• **Listed records**:
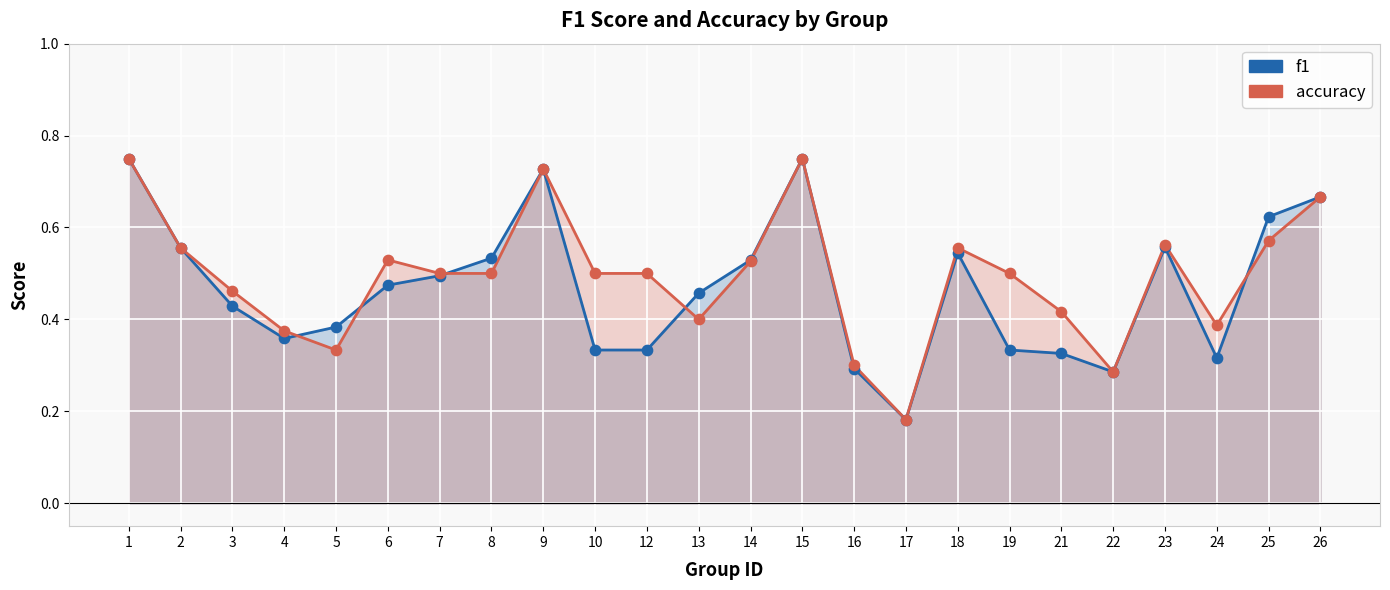

Which series has the largest Y range (max minus min)?

f1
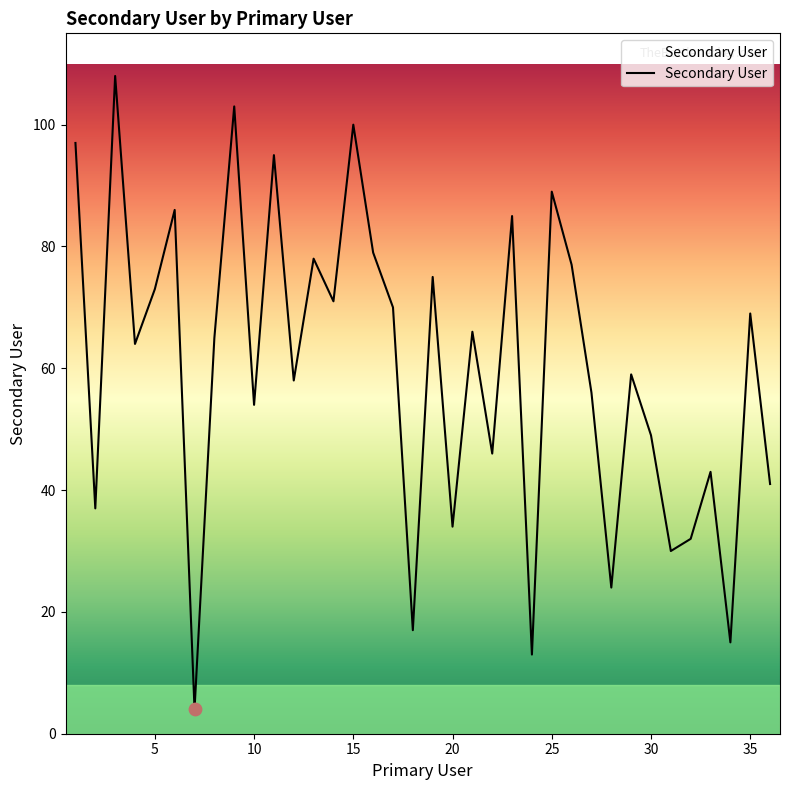

What is the difference between the maximum and minimum values?

104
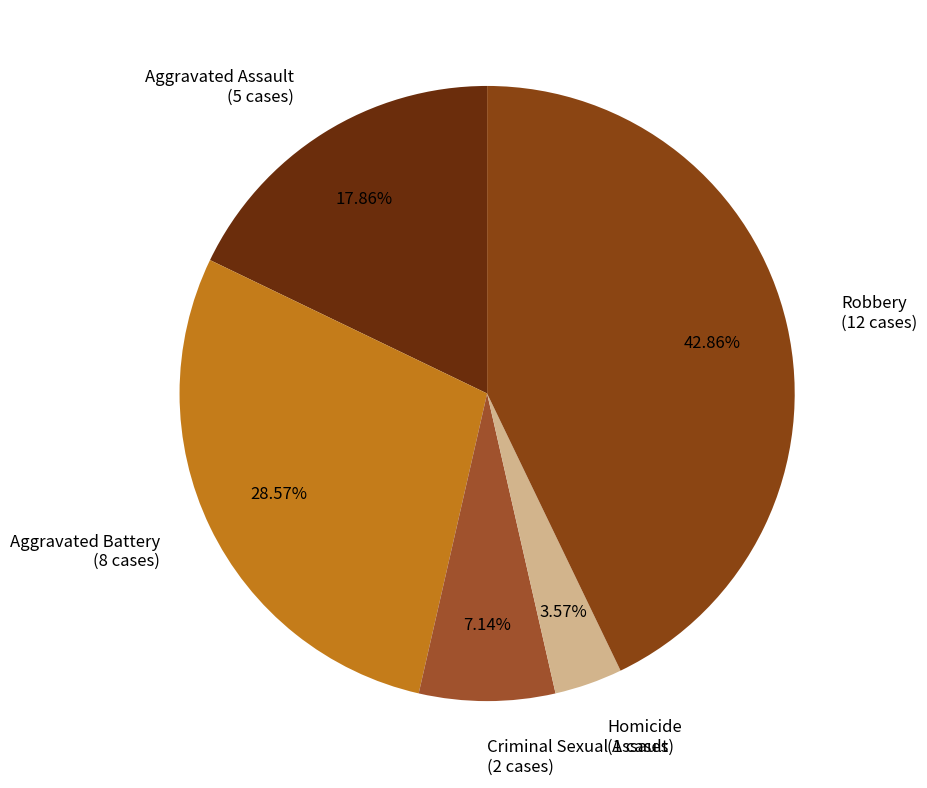

Is it true that Aggravated Assault is 4% of the pie?

False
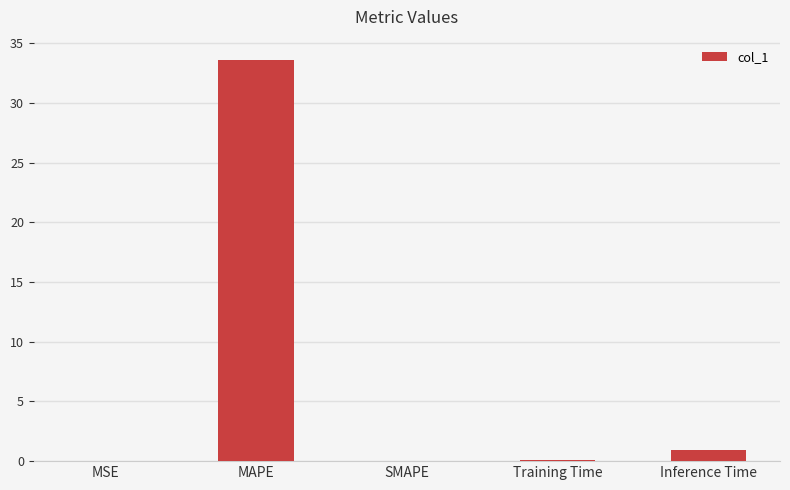

The chart shows a value of 0.0 at SMAPE. True or false?

True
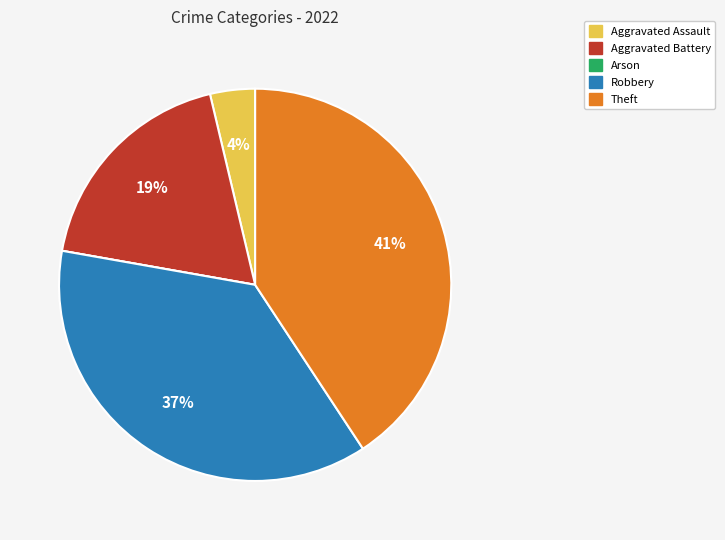

Does any single category account for the majority?

No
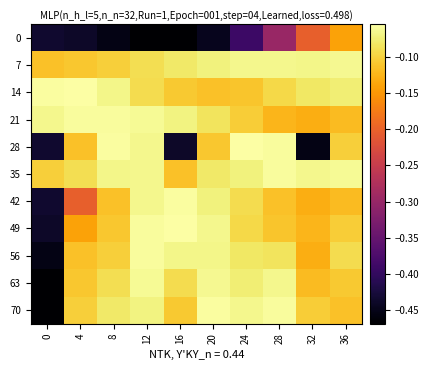

Reading left to right, transcribe all the data shown in this chart.

0: 0=-0.4	4=-0.4	8=-0.5	12=-0.5	16=-0.5	20=-0.4	24=-0.4	28=-0.3	32=-0.2	36=-0.1
7: 0=-0.1	4=-0.1	8=-0.1	12=-0.1	16=-0.1	20=-0.1	24=-0.1	28=-0.1	32=-0.1	36=-0.1
14: 0=-0.1	4=-0.1	8=-0.1	12=-0.1	16=-0.1	20=-0.1	24=-0.1	28=-0.1	32=-0.1	36=-0.1
21: 0=-0.1	4=-0.1	8=-0.1	12=-0.1	16=-0.1	20=-0.1	24=-0.1	28=-0.1	32=-0.1	36=-0.1
28: 0=-0.4	4=-0.1	8=-0.1	12=-0.1	16=-0.4	20=-0.1	24=-0.1	28=-0.1	32=-0.5	36=-0.1
35: 0=-0.1	4=-0.1	8=-0.1	12=-0.1	16=-0.1	20=-0.1	24=-0.1	28=-0.1	32=-0.1	36=-0.1
42: 0=-0.4	4=-0.2	8=-0.1	12=-0.1	16=-0.1	20=-0.1	24=-0.1	28=-0.1	32=-0.1	36=-0.1
49: 0=-0.4	4=-0.1	8=-0.1	12=-0.1	16=-0.1	20=-0.1	24=-0.1	28=-0.1	32=-0.1	36=-0.1
56: 0=-0.5	4=-0.1	8=-0.1	12=-0.1	16=-0.1	20=-0.1	24=-0.1	28=-0.1	32=-0.1	36=-0.1
63: 0=-0.5	4=-0.1	8=-0.1	12=-0.1	16=-0.1	20=-0.1	24=-0.1	28=-0.1	32=-0.1	36=-0.1
70: 0=-0.5	4=-0.1	8=-0.1	12=-0.1	16=-0.1	20=-0.1	24=-0.1	28=-0.1	32=-0.1	36=-0.1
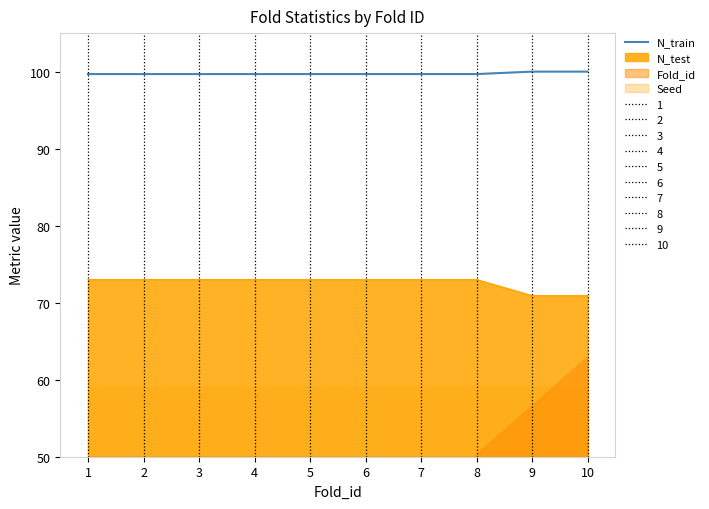

What is the ratio of the value at 9 to the value at 4?

1.0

• **Task goal**: Reproduce all of the lines above with each "chart" replaced by "plot" and everything else unchanged. Leave the pictures out.

• **Task solution**:
Which series has the largest Y range (max minus min)?

f1

What is the difference between the maximum and minimum values?

104

Is it true that Aggravated Assault is 4% of the pie?

False

The plot shows a value of 0.0 at SMAPE. True or false?

True

Does any single category account for the majority?

No

Reading left to right, transcribe all the data shown in this plot.

0: 0=-0.4	4=-0.4	8=-0.5	12=-0.5	16=-0.5	20=-0.4	24=-0.4	28=-0.3	32=-0.2	36=-0.1
7: 0=-0.1	4=-0.1	8=-0.1	12=-0.1	16=-0.1	20=-0.1	24=-0.1	28=-0.1	32=-0.1	36=-0.1
14: 0=-0.1	4=-0.1	8=-0.1	12=-0.1	16=-0.1	20=-0.1	24=-0.1	28=-0.1	32=-0.1	36=-0.1
21: 0=-0.1	4=-0.1	8=-0.1	12=-0.1	16=-0.1	20=-0.1	24=-0.1	28=-0.1	32=-0.1	36=-0.1
28: 0=-0.4	4=-0.1	8=-0.1	12=-0.1	16=-0.4	20=-0.1	24=-0.1	28=-0.1	32=-0.5	36=-0.1
35: 0=-0.1	4=-0.1	8=-0.1	12=-0.1	16=-0.1	20=-0.1	24=-0.1	28=-0.1	32=-0.1	36=-0.1
42: 0=-0.4	4=-0.2	8=-0.1	12=-0.1	16=-0.1	20=-0.1	24=-0.1	28=-0.1	32=-0.1	36=-0.1
49: 0=-0.4	4=-0.1	8=-0.1	12=-0.1	16=-0.1	20=-0.1	24=-0.1	28=-0.1	32=-0.1	36=-0.1
56: 0=-0.5	4=-0.1	8=-0.1	12=-0.1	16=-0.1	20=-0.1	24=-0.1	28=-0.1	32=-0.1	36=-0.1
63: 0=-0.5	4=-0.1	8=-0.1	12=-0.1	16=-0.1	20=-0.1	24=-0.1	28=-0.1	32=-0.1	36=-0.1
70: 0=-0.5	4=-0.1	8=-0.1	12=-0.1	16=-0.1	20=-0.1	24=-0.1	28=-0.1	32=-0.1	36=-0.1

What is the ratio of the value at 9 to the value at 4?

1.0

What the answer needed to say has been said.